Vor Jahren habe ich deshalb ein Konzept entwickelt, das Eltern und Pädagogen Mehrwissen vermittelt, damit sie die ihnen anvertrauten Kinder gut aufklären können. Ich habe „Sexualaufklärung – Aufgabe und Chance©“2 bewusst gewählt, um die Teilnehmer ein Stück mitzunehmen, von der manchmal bedrückenden Aufgabe hin zu der besonderen Chance, die sie haben, gute Grundlage für Kinder zu lernen und eine Sprachfähigkeit zu entwickeln. Die fördern beim Thema Sexualaufklärung übrigens eine Win-win-Situation: Für das Kind, weil es eine gute Aufklärung bekommt, aber auch für die Erwachsenen, wenn sie ihr Verständnis von Sexualität reflektieren und damit auch für sich und ihre eigene Sexualität profitieren.
Medienwissenschaftler sagen, dass die Erstinformation prägender ist, als die Folgeinformationen. Wenn Kinder ein gutes altersgemäßes Grundverständnis von Sexualität haben, können sie schräge Folgeinformationen besser einordnen. Nach und nach kann man in einer Art Baukastenprinzip mehr Wissen anbieten.
Gute Aufklärung ist ein Lebensstil und kein Termin!
team-f: Wie können Paare mit sexuellen Schwierigkeiten umgehen und welche Rolle spielt da die Lerngeschichte?
Ute Buth: Im Vorfeld der Partnerschaft, aber auch im Verlauf der Beziehung, können Prägungen der sexuellen Lerngeschichte eine Rolle spielen – bestimmte Abneigungen, aber auch Traumata; genauso wie ungute Erwartungskreise – etwa wenn Schwierigkeiten in der Sexualität aufgetreten sind („Hoffentlich passiert das nicht noch einmal!“).
Dann können innere Sorgen die Regie übernehmen, der Körper ist gestresst und reagiert womöglich mit genau dem Verhalten, das man gern vermeiden wollte.
Besonders wenn ein Paar das Gefühl hat, nicht weiterzukommen, immer wieder an bestimmten Stellen Konflikte entstehen, kann es sehr ratsam sein, sich Beratung zu suchen.
So kann man jemanden fachkompetenten einmal von außen draufgucken lassen.
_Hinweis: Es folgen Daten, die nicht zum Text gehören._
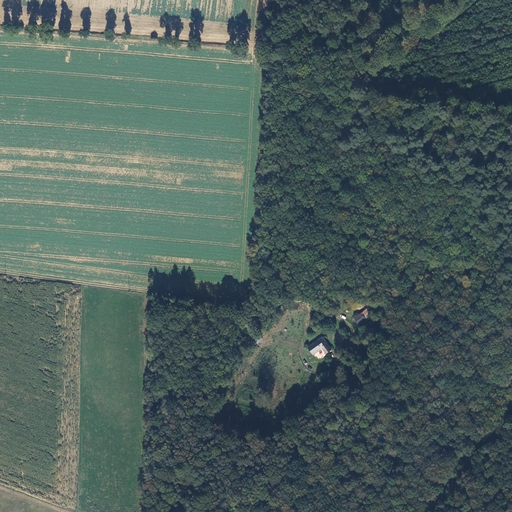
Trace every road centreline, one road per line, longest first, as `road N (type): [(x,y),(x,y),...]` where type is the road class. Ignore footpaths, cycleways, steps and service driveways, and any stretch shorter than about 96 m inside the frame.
road 1 (track): [(0,273),(254,297)]
road 2 (unknown): [(511,365),(506,393),(411,511)]
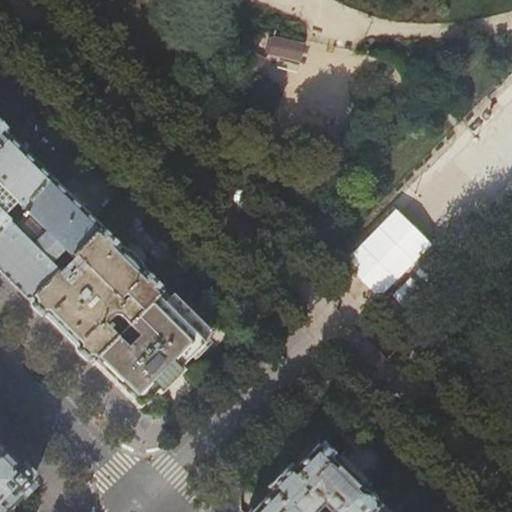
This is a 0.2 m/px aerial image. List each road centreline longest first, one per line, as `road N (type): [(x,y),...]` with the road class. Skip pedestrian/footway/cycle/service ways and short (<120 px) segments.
road 1 (residential): [(146,507),(290,352)]
road 2 (residential): [(146,507),(0,361)]
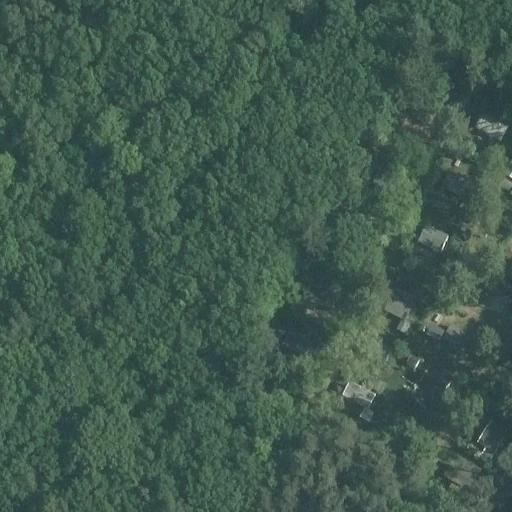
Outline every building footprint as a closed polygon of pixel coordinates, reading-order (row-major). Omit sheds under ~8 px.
[(508,128),(482,114),(474,129),(500,143),(508,128)] [(511,158),(503,173),(511,179),(511,158)] [(377,169),(368,184),(392,198),(401,182),(377,169)] [(450,171),(441,186),(466,200),(475,184),(450,171)] [(340,235),(364,248),(372,233),(348,220),(340,235)] [(417,240),(441,253),(449,238),(425,225),(417,240)] [(465,250),(448,278),(460,285),(476,256),(465,250)] [(511,252),(503,266),(511,271),(511,252)] [(313,290),(304,305),(312,310),(315,304),(329,312),(335,302),(313,290)] [(404,321),(414,302),(405,297),(395,317),(404,321)] [(476,342),(450,326),(443,337),(459,348),(456,353),(465,358),(476,342)] [(280,346),(304,358),(312,343),(288,330),(280,346)] [(360,353),(384,365),(392,350),(368,337),(360,353)] [(411,356),(404,366),(413,371),(419,361),(411,356)] [(428,369),(418,384),(439,398),(449,383),(428,369)] [(373,379),(368,388),(379,394),(384,385),(373,379)] [(281,390),(305,399),(308,392),(276,380),(271,393),(279,396),(281,390)] [(511,380),(501,396),(511,403),(511,380)] [(371,396),(351,385),(343,399),(354,405),(351,412),(359,417),(365,407),(373,411),(378,402),(370,398),(371,396)] [(400,415),(390,431),(411,444),(421,429),(400,415)] [(477,455),(486,460),(498,440),(476,427),(469,439),(482,447),(477,455)] [(452,463),(442,478),(467,493),(477,478),(452,463)]
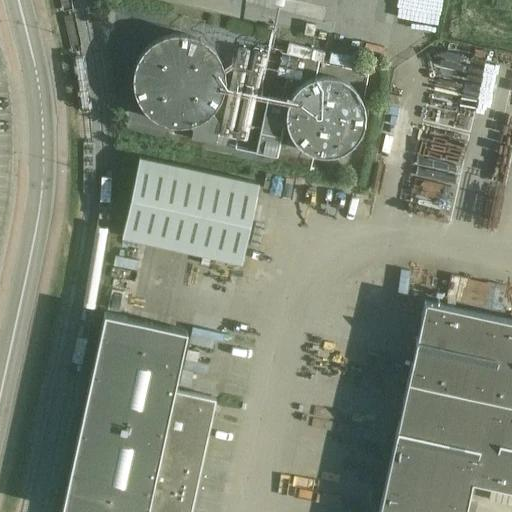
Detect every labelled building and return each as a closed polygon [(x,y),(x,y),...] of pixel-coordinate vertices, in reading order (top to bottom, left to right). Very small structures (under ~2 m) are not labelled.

Jeder Fall ist anders gelagert, grundsätzlich aber gilt schon, dass es ratsam ist, sich frühzeitig Hilfe zu suchen, bevor sich ein Problem verfestigt und weitere Rückzugsmechanismen und Verletzungen auslöst. Daher mache ich ausdrücklich Mut, sich Hilfe zu suchen. Vor allem auch, wenn Einschränkungen in der Sexualität da sind (z. B. durch Krankheit und Unfälle).
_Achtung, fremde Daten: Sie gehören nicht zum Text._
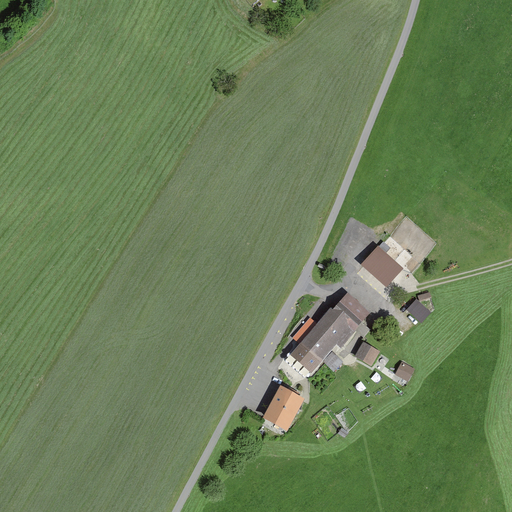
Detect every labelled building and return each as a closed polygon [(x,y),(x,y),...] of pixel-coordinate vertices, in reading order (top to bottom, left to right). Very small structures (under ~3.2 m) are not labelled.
[(382,241),(362,262),(388,285),(407,264),(382,241)] [(423,319),(433,308),(419,294),(408,305),(423,319)] [(368,317),(342,295),(282,369),(303,385),(334,346),(341,351),(368,317)] [(379,353),(364,344),(355,359),(370,368),(379,353)] [(337,366),(344,358),(332,349),(325,357),(337,366)] [(397,370),(411,377),(417,364),(404,357),(397,370)] [(302,401),(277,389),(261,420),(285,432),(302,401)]
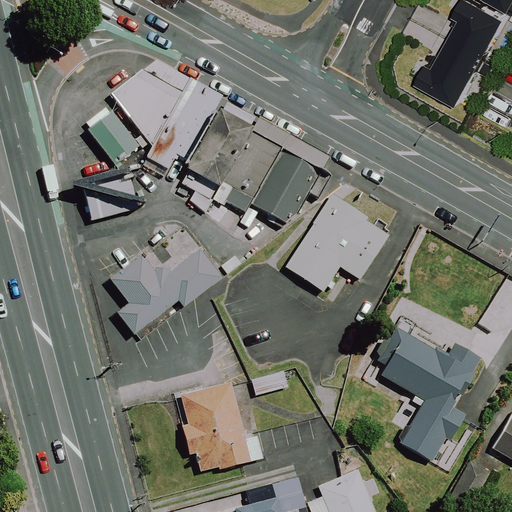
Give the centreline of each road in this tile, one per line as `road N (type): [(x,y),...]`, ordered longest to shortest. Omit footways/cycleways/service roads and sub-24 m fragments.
road 1 (secondary): [(85,511),(1,173)]
road 2 (secondary): [(165,14),(126,38),(92,41),(68,55),(1,173)]
road 3 (secondary): [(312,98),(511,213)]
road 4 (secondary): [(165,14),(312,98)]
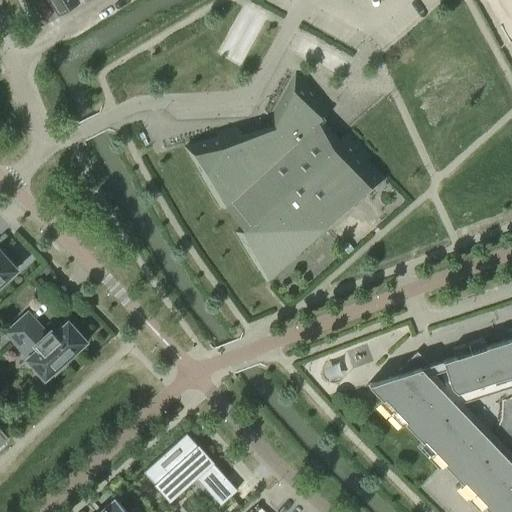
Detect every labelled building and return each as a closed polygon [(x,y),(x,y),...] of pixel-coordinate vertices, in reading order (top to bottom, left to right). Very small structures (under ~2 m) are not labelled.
[(49,0),(58,14),(78,1),(77,0),(49,0)] [(217,136),(185,146),(202,174),(201,176),(220,208),(227,203),(245,224),(235,232),(258,271),(261,270),(267,280),(303,247),(305,249),(326,230),(325,228),(384,178),(367,160),(372,155),(350,133),(337,140),(318,119),(330,111),(296,72),(270,119),(276,126),(253,147),(250,143),(236,127),(216,133),(217,136)] [(345,241),(339,246),(346,254),(352,249),(345,241)] [(0,283),(16,269),(0,251),(0,283)] [(27,312),(5,332),(28,357),(26,359),(44,379),(46,377),(48,379),(65,364),(63,361),(85,341),(67,321),(53,333),(49,329),(45,333),(27,312)] [(511,511),(511,328),(507,330),(509,338),(486,345),(483,338),(452,348),(454,355),(428,364),(417,351),(398,370),(401,373),(367,383),(368,384),(381,397),(375,403),(398,427),(404,421),(421,439),(415,445),(438,468),(444,463),(461,481),(455,486),(478,510),(484,504),(490,511),(511,511)] [(236,490),(212,463),(213,462),(197,444),(196,445),(185,433),(142,472),(153,484),(152,484),(168,502),(195,478),(219,505),(236,490)] [(113,499),(98,511),(140,511),(135,506),(129,511),(127,511),(113,496),(112,497),(113,499)]
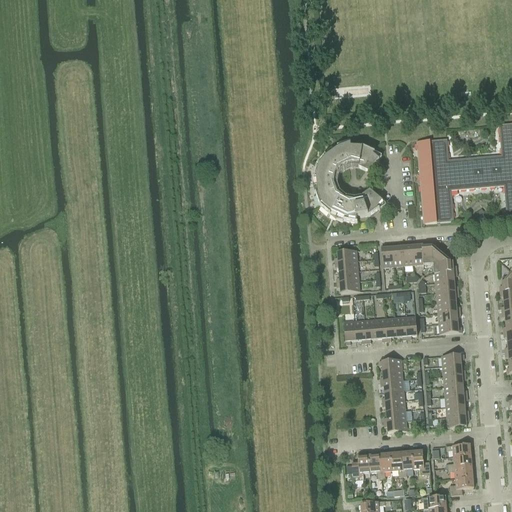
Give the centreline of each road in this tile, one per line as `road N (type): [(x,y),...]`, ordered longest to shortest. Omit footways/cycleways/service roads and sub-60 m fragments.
road 1 (residential): [(341,450),(490,439)]
road 2 (residential): [(342,357),(482,345)]
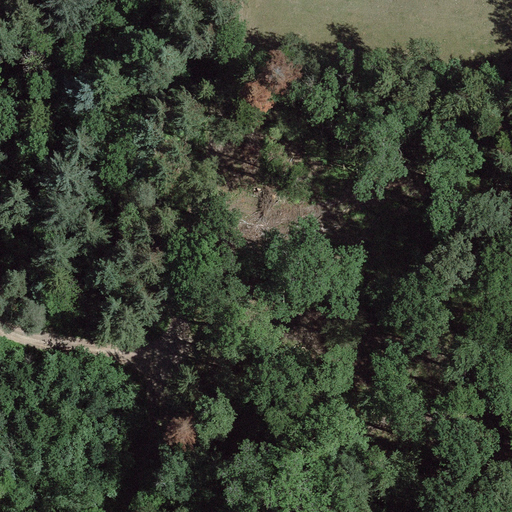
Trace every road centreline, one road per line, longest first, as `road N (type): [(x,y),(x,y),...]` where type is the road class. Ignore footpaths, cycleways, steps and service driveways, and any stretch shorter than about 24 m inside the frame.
road 1 (track): [(234,0),(229,108),(171,347),(147,354),(66,346),(0,325)]
road 2 (track): [(171,347),(237,420),(301,511)]
road 3 (track): [(171,347),(157,427),(128,511)]
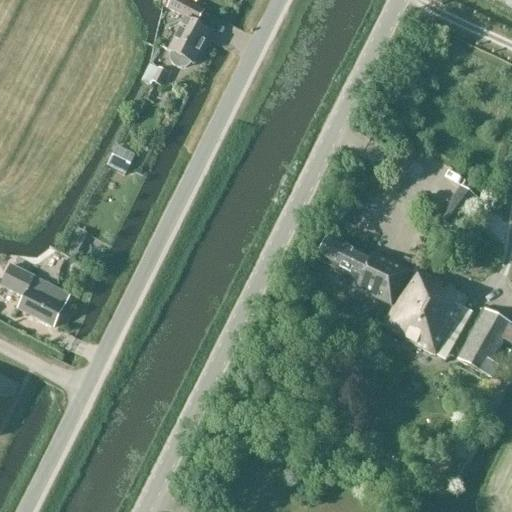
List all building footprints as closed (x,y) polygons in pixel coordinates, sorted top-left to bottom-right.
[(205,44),(196,39),(201,29),(196,26),(203,12),(179,0),(172,0),(167,10),(186,20),(168,53),(171,54),(170,58),(170,62),(172,65),(174,68),(178,70),(181,70),(185,70),(189,67),(191,64),(193,66),(205,44)] [(145,84),(149,87),(151,83),(161,89),(168,75),(158,70),(149,66),(141,83),(145,84)] [(377,258),(375,261),(327,239),(316,261),(354,280),(350,289),(391,307),(414,264),(404,259),(399,269),(377,258)] [(10,268),(0,286),(0,288),(22,300),(17,312),(54,330),(69,298),(64,296),(10,268)] [(382,329),(437,358),(441,350),(463,310),(468,302),(455,294),(455,291),(413,270),(382,329)] [(463,310),(441,350),(450,355),(472,315),(463,310)] [(484,311),(456,362),(484,378),(491,382),(499,369),(491,364),(511,327),(484,311)] [(0,421),(19,388),(0,379),(0,421)]
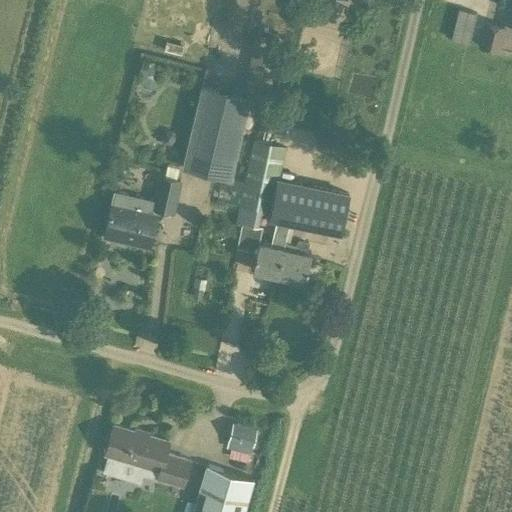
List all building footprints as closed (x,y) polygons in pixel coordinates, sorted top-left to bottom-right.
[(458,7),(451,37),(469,41),(476,11),(458,7)] [(505,24),(484,19),(478,45),(499,49),(505,24)] [(231,179),(250,97),(200,85),(181,167),(231,179)] [(236,246),(256,250),(261,227),(268,229),(270,220),(274,221),(270,243),(259,241),(252,269),(303,281),(310,253),(316,229),(341,234),(350,191),(308,182),(279,176),(285,145),(254,137),(235,221),(241,223),(236,246)] [(164,177),(158,202),(114,191),(104,235),(149,246),(158,208),(173,212),(181,181),(164,177)] [(232,422),(226,447),(250,453),(256,428),(232,422)] [(148,433),(148,431),(135,427),(134,429),(113,423),(104,453),(159,470),(156,477),(182,485),(190,459),(165,451),(169,440),(148,433)] [(206,464),(191,511),(242,511),(253,478),(206,464)]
Manche, für die nicht direkt eine persönliche Beratung vorstellbar ist oder andere, die gern an sich mehr zum Thema Sex lernen möchten, besuchen auch unser Wochenend-Seminar „Sexualität in der Ehe“. Hier muss man keine speziellen Probleme mitbringen und vor allem nicht offenlegen, weshalb man da ist. Nur wer mag, kann über die eigenen Fragen mit Mitarbeitern ins Gespräch kommen. Dieser Gesprächsrahmen unterliegt selbstverständlich der Verschwiegenheit.